Le fabricant taïwanais Asus l’a appris à ses dépens. En 2018, l’un de ses serveurs a été « compromis ». Résultat ? Pendant six mois, il propageait des malwares chez certains clients de la marque ! « Si l’un des premiers fabricants d’ordis au monde n’a pas été capable de le détecter rapidement, cela relativise le niveau de sécurité de l’ensemble de l’industrie ! » s’enflamme un White Hat. L’expert anticipe déjà les futures attaques.
PRENDRE LES PIRATES DE VITESSE
A l’occasion du déploiement de la 5G, par exemple. En apparence, cette technologie n’apporte que des avantages. Elle va accroître la vitesse des téléchargements. Mais en permettant aux objets de communiquer entre eux sans intervention humaine, elle va aussi créer de multiples failles. « Or les moyens de protection ne sont pas prêts. Par exemple, on ne sait pas faire communiquer plusieurs véhicules avec un feu tricolore de manière sécurisée », prévient le spécialiste. Quatre ans après le premier cas de piratage d’une Jeep à distance – une Cherokee, en juillet 2015 –, le secteur automobile demeure l’un des plus vulnérables. « Ce qui m’empêche de dormir, ce n’est pas tant la prise de contrôle d’un seul véhicule que celle d’une flotte entière à des fins criminelles », explique Jonathan Brossard. On pourrait par exemple demander à toutes les Tesla d’un même quartier de se diriger vers un point précis pour se crasher. Ce genre d’attaque n’a pas encore eu lieu, mais ce n’est pas de la science-fiction pour autant. Dans l’état de l’art du hacking, il est possible de fabriquer de fausses coordonnées GPS, de créer des réseaux téléphoniques virtuels, voire d’infecter les serveurs qui gèrent les mises à jour des voitures. Notre hackeur serait-il un brin parano ?

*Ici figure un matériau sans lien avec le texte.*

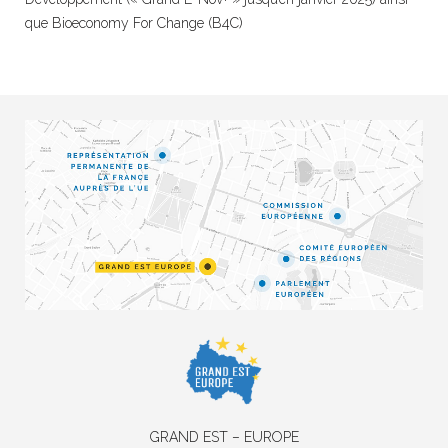
que Bioeconomy For Change (B4C)
GRAND EST – EUROPE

« De manière générale, la sécurité progresse, mais demeure insuffisante », tranche Charles Guillemet. Il y a dix ans, le marché des vulnérabilités n’existait pas. Les services secrets ne disposaient pas de budgets aussi importants pour financer des cyberattaques. « Cela rend le métier de White Hat encore plus gratifiant », estime Jonathan Brossard. Un jour, il s’agit d’aider une entreprise à trouver la parade, le lendemain, de protéger des millions de personnes qui signent des pétitions de manière anonyme sur le site Internet Change.org. « Lorsque j’étais étudiant, mes professeurs me disaient : tu es sûr que tu veux faire de l’informatique ? Tu pourrais faire trader, c’est un métier porteur. Vingt ans plus tard, je suis ravi d’avoir fait le bon choix. » Nous aussi.